Brian Marcus, MD
The authors of this study utilized CT perfusion (CTP) to assess blood brain barrier integrity and to help predict which patients are at risk of hemorrhagic transformation after receiving tPA and/or mechanical thrombectomy. They note that patients who have proximal MCA-M1/distal ICA occlusions are at an increased susceptibility of hemorrhagic transformation, particularly in the deep MCA territory supplied by the lenticulostriate arteries. They aimed to explore the relationship and potential risk factors between permeability and hemorrhagic transformation in the deep MCA territory by utilizing CT perfusion imaging.
The authors performed a multisite retrospective study, specifically looking at patients that were found to have a deep MCA territory hemorrhagic transformation at 24 hours (and had received CT perfusion and CT angiography on admission). In their study, they noted that patients with a proximal MCA/distal ICA and poor collateral circulation had increased permeability in the deep MCA territory.

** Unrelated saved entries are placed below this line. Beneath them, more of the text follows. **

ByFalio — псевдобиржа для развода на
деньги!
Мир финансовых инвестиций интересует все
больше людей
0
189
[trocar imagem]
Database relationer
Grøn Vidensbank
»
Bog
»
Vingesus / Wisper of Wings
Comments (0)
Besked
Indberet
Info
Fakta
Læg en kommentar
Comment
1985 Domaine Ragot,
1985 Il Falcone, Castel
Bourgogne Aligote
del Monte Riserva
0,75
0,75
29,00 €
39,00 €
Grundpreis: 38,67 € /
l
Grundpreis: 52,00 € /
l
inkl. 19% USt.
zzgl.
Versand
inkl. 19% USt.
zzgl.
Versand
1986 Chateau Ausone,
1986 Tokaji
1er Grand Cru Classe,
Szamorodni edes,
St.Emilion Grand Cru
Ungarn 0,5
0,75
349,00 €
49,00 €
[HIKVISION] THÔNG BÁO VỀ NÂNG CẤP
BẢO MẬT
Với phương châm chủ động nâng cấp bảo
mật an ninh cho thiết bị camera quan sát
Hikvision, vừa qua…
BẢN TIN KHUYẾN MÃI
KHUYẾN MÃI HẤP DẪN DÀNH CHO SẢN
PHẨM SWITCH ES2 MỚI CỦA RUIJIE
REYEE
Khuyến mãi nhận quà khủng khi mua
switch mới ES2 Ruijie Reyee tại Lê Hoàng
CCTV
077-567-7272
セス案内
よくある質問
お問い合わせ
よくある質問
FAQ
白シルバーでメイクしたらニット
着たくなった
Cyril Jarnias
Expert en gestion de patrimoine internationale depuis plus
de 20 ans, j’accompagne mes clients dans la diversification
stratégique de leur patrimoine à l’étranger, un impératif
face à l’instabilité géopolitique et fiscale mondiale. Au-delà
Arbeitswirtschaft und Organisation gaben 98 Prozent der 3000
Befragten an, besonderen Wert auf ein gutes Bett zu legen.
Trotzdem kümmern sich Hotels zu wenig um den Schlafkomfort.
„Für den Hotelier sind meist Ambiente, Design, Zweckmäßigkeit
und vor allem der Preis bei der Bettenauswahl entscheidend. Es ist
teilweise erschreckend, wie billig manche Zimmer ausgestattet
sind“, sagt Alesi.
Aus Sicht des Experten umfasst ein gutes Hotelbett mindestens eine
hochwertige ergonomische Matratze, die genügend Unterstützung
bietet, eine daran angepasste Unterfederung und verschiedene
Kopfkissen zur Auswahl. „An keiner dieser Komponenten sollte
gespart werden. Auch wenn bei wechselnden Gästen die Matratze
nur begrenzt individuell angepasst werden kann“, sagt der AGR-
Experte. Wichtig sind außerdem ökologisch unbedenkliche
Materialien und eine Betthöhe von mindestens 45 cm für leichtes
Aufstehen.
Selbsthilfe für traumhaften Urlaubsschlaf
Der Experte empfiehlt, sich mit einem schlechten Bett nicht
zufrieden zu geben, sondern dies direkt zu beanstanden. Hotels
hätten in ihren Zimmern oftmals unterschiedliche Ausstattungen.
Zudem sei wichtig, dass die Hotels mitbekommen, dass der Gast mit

By utilizing CT perfusion, clinicians will have more tools to help determine when to give tPA by being more clear upfront of a patient’s risk of hemorrhagic transformation after thrombolytic therapy. This data appears similar to using an ASPECTS score when determining which patients are safe to undergo mechanical thrombectomy.
There were a few limitations in this study, as noted by the authors. These include a small sample size and a speculated mechanism of blood brain barrier (BBB) breakdown in the deep MCA territory. Overall, the authors suggest that patients with proximal MCA/distal ICA occlusions with poor circulation are at highest risk of BBB permeability, which can be visualized with CT perfusion studies. As more CT perfusion studies are being performed with the increasing numbers of mechanical thrombectomies, we will hopefully have larger sample sizes to help confirm the findings of these authors.